Let me also clarify that a negative thought isn’t always something obvious, like “I’m going to die” but it does encompass any doubt, fear or negativity. Did someone on the phone annoy you? Well, that’s a bad thought. Did you think “what a pain in the butt?” There is another bad thought. Did you have to get something done but told yourself this is too hard to do, will take too long or simply cannot be done? All bad thoughts. If you think the words can’t, won’t, mad, sad, angry, dumb, stupid, hard, difficult, etc., then you know it is a bad thought. Thoughts that come from lack like “I wish I had more money” are also bad thoughts. You will be able to label them as good or bad because you will know how they make you feel. When you read what you wrote on the paper if you feel bad, mark it as negative if you feel great mark it as positive.

What good is it knowing how much time you are spending on negative thoughts? Simply, you can change it and spend it on positive thoughts. Once you have done this for a week, it becomes automatic. You are now aware of negative thoughts as they pop into your head and you consciously work on changing them. Soon enough that 4: 1 ratio turned around for me. After a few months of work I was thinking less and less negative thoughts, less fear plagued my mind and I opened up amazing opportunities.

When a new business opportunity came to me, my normal mind would pop up all the obstacles (all negative thoughts). Now it sees all the opportunities (positive thoughts). When I first met new people, I would see all their faults (negative). Today, I see all their good traits (positive). It is an easy thing to tell people to think positively but it actually takes a lot of work.

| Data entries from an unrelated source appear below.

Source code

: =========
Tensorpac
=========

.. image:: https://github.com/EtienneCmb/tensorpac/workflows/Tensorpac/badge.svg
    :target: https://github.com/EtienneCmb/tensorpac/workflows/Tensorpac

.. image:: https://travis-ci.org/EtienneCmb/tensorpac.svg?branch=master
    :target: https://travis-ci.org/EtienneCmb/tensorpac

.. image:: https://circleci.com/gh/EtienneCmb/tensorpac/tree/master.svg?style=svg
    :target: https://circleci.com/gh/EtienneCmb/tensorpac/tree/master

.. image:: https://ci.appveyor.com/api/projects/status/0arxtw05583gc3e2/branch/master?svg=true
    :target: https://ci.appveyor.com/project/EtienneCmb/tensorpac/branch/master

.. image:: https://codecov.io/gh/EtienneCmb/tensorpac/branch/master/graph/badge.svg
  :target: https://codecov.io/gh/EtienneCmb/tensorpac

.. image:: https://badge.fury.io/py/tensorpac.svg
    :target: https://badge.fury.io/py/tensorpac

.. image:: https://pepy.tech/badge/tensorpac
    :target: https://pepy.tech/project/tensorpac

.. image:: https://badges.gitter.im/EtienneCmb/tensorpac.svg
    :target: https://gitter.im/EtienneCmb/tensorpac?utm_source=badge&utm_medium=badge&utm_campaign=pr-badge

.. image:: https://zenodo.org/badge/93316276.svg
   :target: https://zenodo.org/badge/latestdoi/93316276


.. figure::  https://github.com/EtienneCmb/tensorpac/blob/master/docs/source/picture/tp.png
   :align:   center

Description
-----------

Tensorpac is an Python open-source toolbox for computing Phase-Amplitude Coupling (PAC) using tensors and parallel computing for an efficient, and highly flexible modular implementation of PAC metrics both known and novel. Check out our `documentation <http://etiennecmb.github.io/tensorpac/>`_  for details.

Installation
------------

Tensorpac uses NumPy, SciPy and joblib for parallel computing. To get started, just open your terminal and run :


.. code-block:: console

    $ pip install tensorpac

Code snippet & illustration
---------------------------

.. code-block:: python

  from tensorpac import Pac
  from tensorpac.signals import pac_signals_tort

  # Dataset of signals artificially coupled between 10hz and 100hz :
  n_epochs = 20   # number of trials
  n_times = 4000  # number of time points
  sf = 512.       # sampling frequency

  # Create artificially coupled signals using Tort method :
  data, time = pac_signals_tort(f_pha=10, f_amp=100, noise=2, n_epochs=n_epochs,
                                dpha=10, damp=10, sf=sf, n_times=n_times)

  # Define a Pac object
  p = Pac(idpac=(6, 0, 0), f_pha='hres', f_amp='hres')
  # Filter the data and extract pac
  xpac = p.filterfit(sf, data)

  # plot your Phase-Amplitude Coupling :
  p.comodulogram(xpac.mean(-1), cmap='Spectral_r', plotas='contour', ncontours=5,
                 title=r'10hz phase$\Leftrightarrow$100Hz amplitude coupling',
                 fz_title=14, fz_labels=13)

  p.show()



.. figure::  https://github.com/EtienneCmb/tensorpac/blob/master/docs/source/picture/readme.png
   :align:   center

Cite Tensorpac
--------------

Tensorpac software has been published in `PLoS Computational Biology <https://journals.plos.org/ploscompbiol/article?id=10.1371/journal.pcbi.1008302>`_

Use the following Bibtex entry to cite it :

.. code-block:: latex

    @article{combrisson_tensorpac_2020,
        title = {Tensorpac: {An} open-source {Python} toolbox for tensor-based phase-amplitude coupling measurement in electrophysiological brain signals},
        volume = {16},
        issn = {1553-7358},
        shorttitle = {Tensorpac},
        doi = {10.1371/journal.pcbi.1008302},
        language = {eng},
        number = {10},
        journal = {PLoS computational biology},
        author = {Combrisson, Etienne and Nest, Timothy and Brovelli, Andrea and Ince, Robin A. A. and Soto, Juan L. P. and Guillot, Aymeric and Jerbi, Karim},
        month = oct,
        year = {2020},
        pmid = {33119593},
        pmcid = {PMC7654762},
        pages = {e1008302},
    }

The hard work pays off in the end. With a predominance of positive thoughts and feelings, the power of your Intention will increase exponentially and the Law of Attraction will bring you your goals in a shorter amount of time.

Practical Tools:

  1. Keep a thought inventory over a week’s time. Track 100 thoughts throughout each day for 7 days straight. Try to set blocks of time to do this say 2 hours a day, preferably when you are working or in the middle of your typical day. Write down each thought on a separate line of a notebook and in the margin flag it as positive or negative.
  2. At the end of the day tally the negative and positive thoughts and see how you did.
  3. After the week is over see if you are more aware of your thoughts. Do you catch negative thoughts consciously as they pop up?
  4. As you catch these thoughts work on turning them around. If someone annoys you say to yourself they must be in a negative space if they are acting this way. If something seems difficult or scary say you love the challenge it will present. You get the idea. Work on catching and turning the negative to positive.
  5. Go back in two months and redo the exercise. You’ll be amazed at how much better your results are.
  6. Keep up the good work. Negativity is always lurking somewhere so always stay conscious of your thoughts and keep that positive state of mind.